On Wed, May 22, 2024 at 07:22:12AM -0700, Jakub Kicinski wrote:
> On Wed, 22 May 2024 13:56:11 +0000 Danielle Ratson wrote:
> > > > 4. Add a new netlink notifier that when the relevant event takes place,  
> > > deletes the node from the list, wait until the end of the work item, with
> > > cancel_work_sync() and free allocations.
> > > 
> > > What's the "relevant event" in this case? Closing of the socket that user had
> > > issued the command on?  
> > 
> > The event should match the below:
> > event == NETLINK_URELEASE && notify->protocol == NETLINK_GENERIC
> > 
> > Then iterate over the list to look for work that matches the dev and portid.
> > The socket doesn’t close until the work is done in that case. 
> 
> Okay, good, yes. I think you can use one of the callbacks I mentioned
> below to achieve the same thing with less complexity than the notifier.
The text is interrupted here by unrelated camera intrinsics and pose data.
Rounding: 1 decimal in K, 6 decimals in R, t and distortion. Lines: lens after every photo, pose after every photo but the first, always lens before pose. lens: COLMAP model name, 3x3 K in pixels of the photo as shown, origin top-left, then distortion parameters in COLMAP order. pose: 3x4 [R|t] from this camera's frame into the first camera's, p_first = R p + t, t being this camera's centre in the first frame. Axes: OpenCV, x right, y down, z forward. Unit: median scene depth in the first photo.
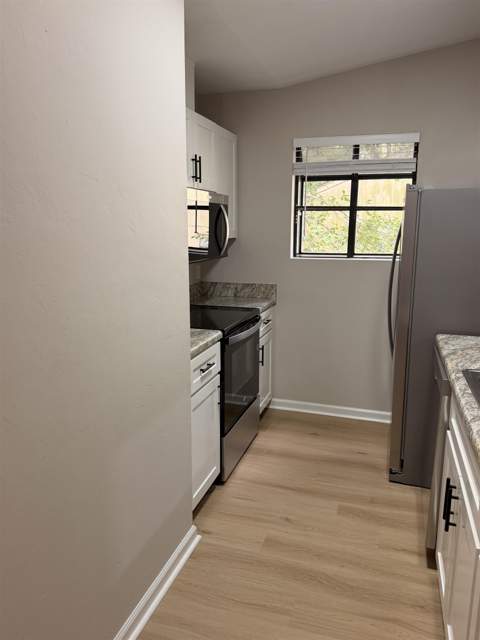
lens RADIAL K [[483.7, 0, 244.6], [0, 483.7, 315.5], [0, 0, 1]] dist [0.087032, -0.100550]
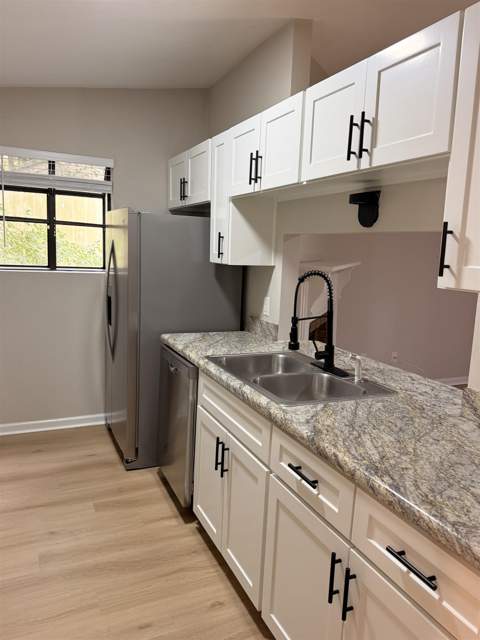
lens RADIAL K [[483.7, 0, 235.5], [0, 483.7, 320.5], [0, 0, 1]] dist [0.087032, -0.100550]
pose [[0.744445, -0.071194, 0.663877, -0.222134], [0.082106, 0.996514, 0.014796, 0.001667], [-0.662616, 0.043494, 0.747695, -0.009792]]
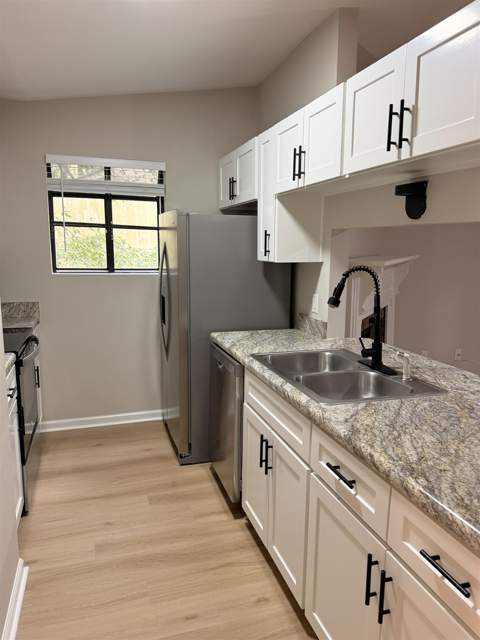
lens RADIAL K [[483.7, 0, 241.9], [0, 483.7, 322.6], [0, 0, 1]] dist [0.087032, -0.100550]
pose [[0.818662, -0.087949, 0.567502, -0.195150], [0.097606, 0.995135, 0.013419, 0.003827], [-0.565921, 0.044406, 0.823263, -0.033478]]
Danielle already has a POC with the notifier and it's not that
complicated. I wasn't aware of the netlink notifier, but we found it
when we tried to understand how other netlink families get notified
about a socket being closed.

Which advantages do you see in the sock_priv_destroy() approach? Are you
against the notifier approach?

> > > Easiest way to "notice" the socket got closed would probably be to add some
> > > info to genl_sk_priv_*(). ->sock_priv_destroy() will get called. But you can also
> > > get a close notification in the family  
> > > ->unbind callback.  

Isn't the unbind callback only for multicast (whereas we are using
unicast)?

> > > 
> > > I'm on the fence whether we should cancel the work. We could just mark the
> > > command as 'no socket present' and stop sending notifications.
> > > Not sure which is better..  
> > 
> > Is there a scenario that we hit this event and won't intend to cancel the work? 
> 
> I think it's up to us. I don't see any legit reason for user space to
> intentionally cancel the flashing. So the only option is that user space
> is either buggy or has crashed, and the socket got closed before
> flashing finished. Right?

We don't think that closing the socket / killing the process mid
flashing is a legitimate scenario. We looked into it in order to avoid
sending unicast notifications to a socket that did not ask for them but
gets them because it was bound to the port ID that was used by the old
socket.

I agree that we don't need to cancel the work and can simply have the
work item stop sending notifications. User space will get an error if it
tries to flash a module that is already being flashed in the background.
WDYT?